Para o colunista, o processo de incubação convencional muda ou continuará frustrando os candidatos interessados ao sistema, caindo no descrédito e causando prejuízo
Já que estamos em tempos de estrangeirismo: startup, stakeholders, shallow, crossfit, hub, advisor, mindset, venture capital, elevator pitch, burn rate, workflow, break even, low carb, unicorn, digital detox, pivot, meetup, brainstorming, hard and soft skill etc. etc. etc, vou criar meu próprio termo pra ver se cola e, sendo assim, entrar para o panteão daqueles que ficaram para a história da administração ou do empreendedorismo por causa de uma palavra. Melhor: vou criar uma expressão e ficar mais famoso ainda. Que tal Market inside Market™? (acho que inventei esta expressão?).
Stand up comedy à parte, escrevi em inglês pra chamar a atenção, não para a expressão em si, mas para o modismo que toma conta das pessoas quando alguém, ou algo, alcança um sucesso inesperado e faz com que uma horda de incautos sigam a glória sem perscrutar o que está por baixo disso. “E não é só isso”, como ouviríamos em comercial da Polishop: acham ser este o único caminho!

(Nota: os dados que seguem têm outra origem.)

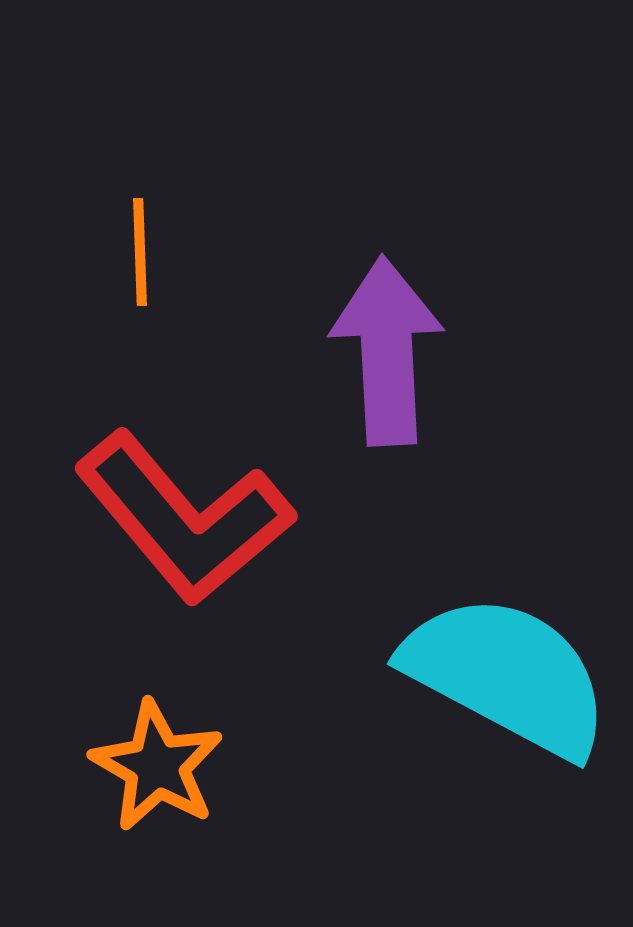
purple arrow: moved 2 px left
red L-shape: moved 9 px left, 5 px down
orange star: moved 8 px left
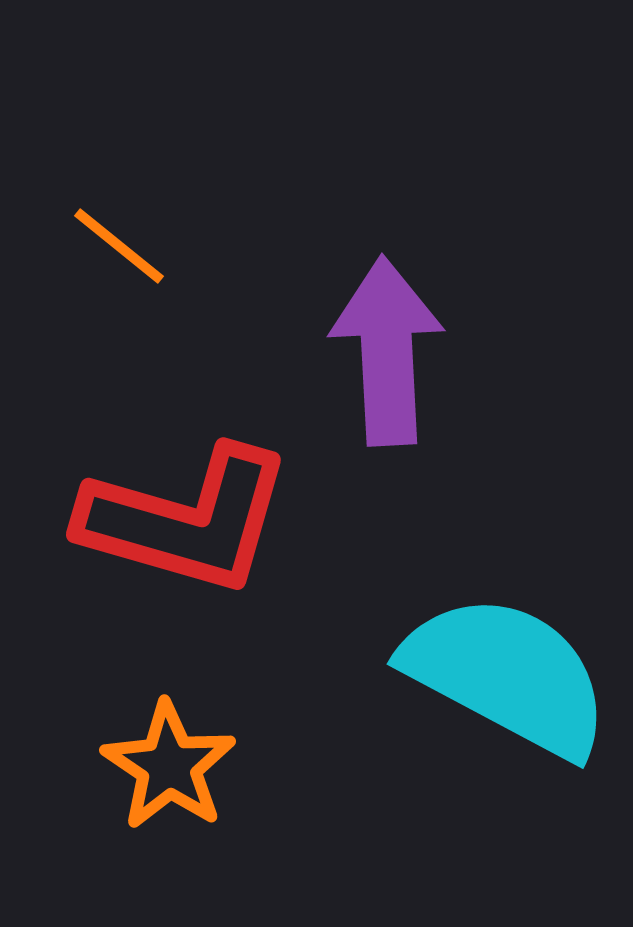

Como há 17 anos tenho dedicado minha carreira ao empreendedorismo universitário e, entre outras coisas, ajudado a criar as cinco incubadoras da UFRN, vejo entristecido o declínio das incubadoras públicas como geradoras de valor de fato para o nosso ecossistema. Antes, talvez por uma demanda reprimida, orientavam com sucesso os empreendedores que lá adentravam. O aquecimento mundial dos Mercados de novas empresas (não o nosso) devido aos empreendimentos de alto impacto (tecnológicos, sociais, ecológicos, edutech, govtech, fintech etc.), acesso fácil a tecnologias, fez crescer número de universidades que abriram os olhos e apostaram no Mercado como fonte primária de inovação e, assim fazendo, se associaram a ele. A consequência desse “boom” empreendedor fez com que se multiplicassem as fontes de conhecimento, o acesso ao mercado de startups, investidores etc., provocando na incubadora pública – a qual ainda mantém, incrivelmente, seu formato de administração convencional – uma diminuição de sua importância como ente forjador do empreendedorismo, ao ponto de ter sua utilidade questionada.
Assim, depois de apontar a não compreensão da academia em Inovação: conceito que a Universidade não compreendeu ainda e mostrar que nossas incubadoras não estão bem na fita por ignorarem indicadores que interessam de fato ao mercado das startups em Incubadoras universitárias: indo na contramão, já que desconheço incubadora de universidade pública superavitária, venho dar uma trégua, pois considero inconsequente, leviano e hipócrita o comportamento de oposições que batem e não oferecem minimamente uma opção de caminho. Não é meu estilo!
Assim, apontarei neste artigo alguns pontos que rondam o ente em questão. São apenas conselhos que eu, como gerente executivo da inPACTA e professor universitário, tenho produzido e tomado na apresentação de pílula vermelha, sem moderação, e repassando aqui “0800”, mesmo que a vibe empreendedora grite que “se conselho fosse bom era vendido” (rsrsrs). Posso passar minha conta bancária também!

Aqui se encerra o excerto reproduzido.